His 57-year-old aunt, from Grange Road, Hove, said she was not allowed to see him while officers quizzed him about why he had come to the UK.
Now Rogerio, who speaks hardly any English, has only a few hours left before he is deported to Portugal en route for southern Brazil, where he lives.
Ros said: "He had travelled thousands of miles to get here and to meet all of us. He was in a terrible state when I eventually got to him.
"He was very distressed and I was crying too. We thought it would be a lovely moment to meet at last after all this time. But instead it has been a nightmare."
Rogerio, who is a business studies student in Brazil, had planned to stay with his aunt in Hove before meeting other relations including another aunt in Scotland before returning home in March.
Ros said he wanted to see the country where his mother, who died in August last year from lung disease and other related illnesses, grew up before her family moved to Brazil.
She has contacted a friend who is a solicitor to see if the deportation order can be overturned.
She said: "The authorities were suspicious it seems because mine and his stories were so different. But his English is so poor he didn't understand. He just agreed to anything and didn't know what was going on."
Immigration officers at Heathrow confiscated Rogerio's passport when he arrived last Thursday.

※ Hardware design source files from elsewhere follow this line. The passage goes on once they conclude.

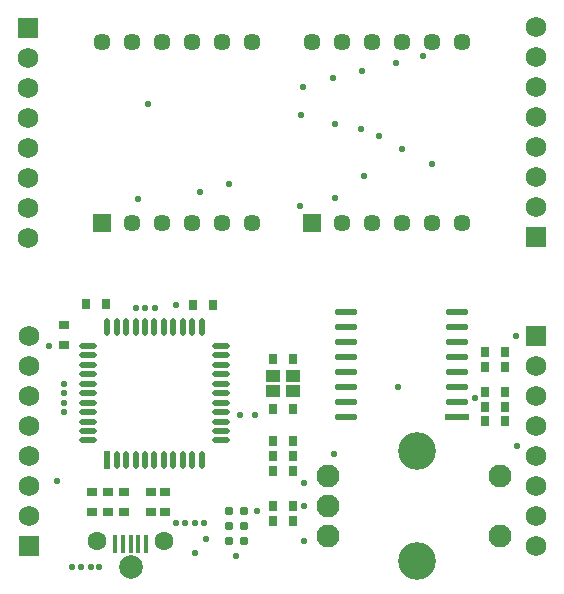
<source format=gts>
%FSLAX33Y33*%
%MOMM*%
%AMRect-W670710-H870710-RO0.500*
21,1,0.67071,0.87071,0.,0.,270*%
%AMRect-W670710-H870710-RO1.500*
21,1,0.67071,0.87071,0.,0.,90*%
%AMRect-W670710-H870710-RO1.000*
21,1,0.67071,0.87071,0.,0.,180*%
%AMRect-W1980000-H530000-RO1.000*
21,1,1.98,0.53,0.,0.,180*%
%AMRR-H530000-W1980000-R265000-RO1.000*
21,1,1.45,0.53,0.,0.,180*
1,1,0.53,0.725,-0.*
1,1,0.53,-0.725,-0.*
1,1,0.53,-0.725,0.*
1,1,0.53,0.725,0.*%
%AMRect-W1488281-H525831-RO1.500*
21,1,1.488281,0.525831,0.,0.,90*%
%AMRR-H525831-W1488281-R262915-RO1.500*
21,1,0.962451,0.525831,0.,0.,90*
21,1,1.488281,0.000001,0.,0.,90*
1,1,0.52583,-0.0000005,-0.4812255*
1,1,0.52583,-0.0000005,0.4812255*
1,1,0.52583,0.0000005,0.4812255*
1,1,0.52583,0.0000005,-0.4812255*%
%AMRR-H1488281-W525831-R262915-RO1.500*
21,1,0.000001,1.488281,0.,0.,90*
21,1,0.525831,0.962451,0.,0.,90*
1,1,0.52583,-0.4812255,-0.0000005*
1,1,0.52583,-0.4812255,0.0000005*
1,1,0.52583,0.4812255,0.0000005*
1,1,0.52583,0.4812255,-0.0000005*%
%AMRect-W1750000-H1750000-RO1.000*
21,1,1.75,1.75,0.,0.,180*%
%AMRect-W1450000-H1450000-RO1.500*
21,1,1.45,1.45,0.,0.,90*%
%ADD10C,0.5588*%
%ADD11R,0.67071X0.87071*%
%ADD12Rect-W670710-H870710-RO0.500*%
%ADD13Rect-W670710-H870710-RO1.500*%
%ADD14R,1.75X1.75*%
%ADD15C,1.75*%
%ADD16Rect-W670710-H870710-RO1.000*%
%ADD17R,1.2X1.*%
%ADD18C,0.787*%
%ADD19C,1.6*%
%ADD20R,0.45X1.5*%
%ADD21C,2.*%
%ADD22Rect-W1980000-H530000-RO1.000*%
%ADD23RR-H530000-W1980000-R265000-RO1.000*%
%ADD24C,1.949999*%
%ADD25C,3.2*%
%ADD26Rect-W1488281-H525831-RO1.500*%
%ADD27RR-H525831-W1488281-R262915-RO1.500*%
%ADD28RR-H1488281-W525831-R262915-RO1.500*%
%ADD29C,1.75*%
%ADD30Rect-W1750000-H1750000-RO1.000*%
%ADD31C,1.45*%
%ADD32Rect-W1450000-H1450000-RO1.500*%
D10*
%LNtop solder mask_traces*%
G01*
X6520Y14940D03*
X31883Y34960D03*
X36925Y45105D03*
X18500Y4165D03*
X26565Y40075D03*
X26829Y4050D03*
X26765Y42455D03*
X13360Y23750D03*
X44750Y21390D03*
X17573Y3014D03*
X34575Y44505D03*
X34800Y17085D03*
X44844Y12078D03*
X5237Y20540D03*
X6520Y16540D03*
X41300Y16100D03*
X17573Y5581D03*
X35135Y37250D03*
X6520Y17340D03*
X22850Y6560D03*
X31675Y38950D03*
X7200Y1864D03*
X17983Y33590D03*
X16023Y24050D03*
X5874Y9108D03*
X12773Y32975D03*
X16773Y5581D03*
X37675Y35975D03*
X13650Y41000D03*
X9499Y1864D03*
X21440Y14677D03*
X29443Y39302D03*
X12560Y23750D03*
X29385Y11400D03*
X33150Y38350D03*
X8750Y1864D03*
X14192Y23750D03*
X20508Y34240D03*
X29443Y33035D03*
X31765Y43850D03*
X21100Y2750D03*
X29295Y43205D03*
X22668Y14677D03*
X26829Y6990D03*
X7950Y1864D03*
X15995Y5581D03*
X26829Y8900D03*
X6520Y15740D03*
X18359Y5581D03*
X26505Y32380D03*
%LNtop solder mask component b91ffdef01e00872*%
D11*
X42175Y14169D03*
X43875Y14169D03*
%LNtop solder mask component 84cf0bd8b20b0987*%
D12*
X6520Y22312D03*
X6520Y20612D03*
%LNtop solder mask component ec25ffb4a5f22221*%
D11*
X24191Y5698D03*
X25891Y5698D03*
%LNtop solder mask component ddd6a926bc8c1dc3*%
D13*
X11585Y6500D03*
X11585Y8200D03*
%LNtop solder mask component bca8d065b4743895*%
D14*
X3500Y3610D03*
D15*
X3500Y6150D03*
X3500Y8690D03*
X3500Y11230D03*
X3500Y13770D03*
X3500Y16310D03*
X3500Y18850D03*
X3500Y21390D03*
%LNtop solder mask component fce28939f63c5dc8*%
D16*
X10088Y24075D03*
X8388Y24075D03*
%LNtop solder mask component 8c92817f578251b9*%
D13*
X13897Y6500D03*
X13897Y8200D03*
%LNtop solder mask component b727e9ed986f8142*%
D17*
X24170Y16700D03*
X25870Y16700D03*
X25870Y18000D03*
X24170Y18000D03*
%LNtop solder mask component d2a4fe636fd95985*%
D11*
X24191Y6990D03*
X25891Y6990D03*
%LNtop solder mask component debbb84a84d15ed6*%
D18*
X21735Y5290D03*
X20465Y6560D03*
X21735Y6560D03*
X20465Y5290D03*
X20465Y4020D03*
X21735Y4020D03*
%LNtop solder mask component abbcac8aa2df2ad2*%
D14*
X46460Y29770D03*
D15*
X46460Y32310D03*
X46460Y34850D03*
X46460Y37390D03*
X46460Y39930D03*
X46460Y42470D03*
X46460Y45010D03*
X46460Y47550D03*
%LNtop solder mask component b94161c78b1874cc*%
D19*
X9335Y4014D03*
D20*
X10835Y3764D03*
D21*
X12135Y1864D03*
D20*
X11485Y3764D03*
X13435Y3764D03*
D19*
X14935Y4014D03*
D20*
X12135Y3764D03*
X12785Y3764D03*
%LNtop solder mask component 51ec350bf9d700a2*%
D11*
X24170Y15233D03*
X25870Y15233D03*
%LNtop solder mask component 1511dc9a44b694e0*%
D16*
X25891Y9913D03*
X24191Y9913D03*
%LNtop solder mask component 12e2b8e352b79090*%
X25870Y19435D03*
X24170Y19435D03*
%LNtop solder mask component 3ba8622ba2662513*%
D11*
X42175Y18754D03*
X43875Y18754D03*
%LNtop solder mask component e813251b1ef1d0c8*%
D22*
X39745Y14545D03*
D23*
X39745Y15815D03*
X39745Y17085D03*
X39745Y18355D03*
X39745Y19625D03*
X39745Y20895D03*
X39745Y22165D03*
X39745Y23435D03*
X30375Y23435D03*
X30375Y22165D03*
X30375Y20895D03*
X30375Y19625D03*
X30375Y18355D03*
X30375Y17085D03*
X30375Y15815D03*
X30375Y14545D03*
%LNtop solder mask component 2d768b8b602cab3a*%
D13*
X15062Y6500D03*
X15062Y8200D03*
%LNtop solder mask component 48381ae9b0a13e44*%
D16*
X25891Y12455D03*
X24191Y12455D03*
%LNtop solder mask component 0f1de3bf73c6ccd1*%
X25891Y11185D03*
X24191Y11185D03*
%LNtop solder mask component 23b1068e5906a491*%
X19132Y24050D03*
X17432Y24050D03*
%LNtop solder mask component c3a2e014ce3ec141*%
D24*
X28885Y9490D03*
X28885Y6990D03*
X28885Y4490D03*
X43385Y9490D03*
X43385Y4490D03*
D25*
X36385Y11640D03*
X36385Y2340D03*
%LNtop solder mask component 7822d83bbbda28c0*%
D26*
X10160Y10899D03*
D27*
X10960Y10899D03*
X11760Y10899D03*
X12560Y10899D03*
X13360Y10899D03*
X14160Y10899D03*
X14960Y10899D03*
X15760Y10899D03*
X16560Y10899D03*
X17360Y10899D03*
X18160Y10899D03*
X18160Y22181D03*
X17360Y22181D03*
X16560Y22181D03*
X15760Y22181D03*
X14960Y22181D03*
X14160Y22181D03*
X13360Y22181D03*
X12560Y22181D03*
X11760Y22181D03*
X10960Y22181D03*
X10160Y22181D03*
D28*
X19801Y12540D03*
X19801Y13340D03*
X19801Y14140D03*
X19801Y14940D03*
X19801Y15740D03*
X19801Y16540D03*
X19801Y17340D03*
X19801Y18140D03*
X19801Y18940D03*
X19801Y19740D03*
X19801Y20540D03*
X8519Y20540D03*
X8519Y19740D03*
X8519Y18940D03*
X8519Y18140D03*
X8519Y17340D03*
X8519Y16540D03*
X8519Y15740D03*
X8519Y14940D03*
X8519Y14140D03*
X8519Y13340D03*
X8519Y12540D03*
%LNtop solder mask component 3c27278c148a2f04*%
D16*
X43875Y16650D03*
X42175Y16650D03*
%LNtop solder mask component c71e0ad25ac2378d*%
D29*
X3460Y44910D03*
X3460Y42370D03*
X3460Y39830D03*
X3460Y37290D03*
X3460Y34750D03*
X3460Y32210D03*
X3460Y29670D03*
D30*
X3460Y47450D03*
%LNtop solder mask component 5766e69468e6c804*%
D11*
X42175Y20024D03*
X43875Y20024D03*
%LNtop solder mask component ec5ddc3e9c6c7b47*%
D31*
X14805Y30970D03*
X19885Y30970D03*
X22425Y46270D03*
X17345Y46270D03*
X12265Y46270D03*
X12265Y30970D03*
X17345Y30970D03*
X22425Y30970D03*
X19885Y46270D03*
X14805Y46270D03*
X9725Y46270D03*
D32*
X9725Y30970D03*
%LNtop solder mask component b3b1496daab2cd3d*%
D11*
X42175Y15380D03*
X43875Y15380D03*
%LNtop solder mask component 12bee7e14ac3c08e*%
D29*
X46500Y18850D03*
X46500Y16310D03*
X46500Y13770D03*
X46500Y11230D03*
X46500Y8690D03*
X46500Y6150D03*
X46500Y3610D03*
D30*
X46500Y21390D03*
%LNtop solder mask component ee30c7fa9c17aba8*%
D13*
X8897Y6500D03*
X8897Y8200D03*
%LNtop solder mask component 4bf68f377a3ec8f9*%
X10259Y6500D03*
X10259Y8200D03*
%LNtop solder mask component a433c07c415dc932*%
D31*
X32585Y30970D03*
X37665Y30970D03*
X40205Y46270D03*
X35125Y46270D03*
X30045Y46270D03*
X30045Y30970D03*
X35125Y30970D03*
X40205Y30970D03*
X37665Y46270D03*
X32585Y46270D03*
X27505Y46270D03*
D32*
X27505Y30970D03*
M02*
</source>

He was handed official papers which stated: "You have asked for leave to enter the UK for up to three months as a visitor, but I am not satisfied that you are genuinely seeking entry as a visitor for the limited period as stated by you."
Ros says they wanted to send him home straight away, but finally agreed to let him stay for just one week.
A spokesman for the Immigration Office said: "We cannot comment on individual cases, but if his passport has been stamped saying he must return, I'm sure there is a good reason for that."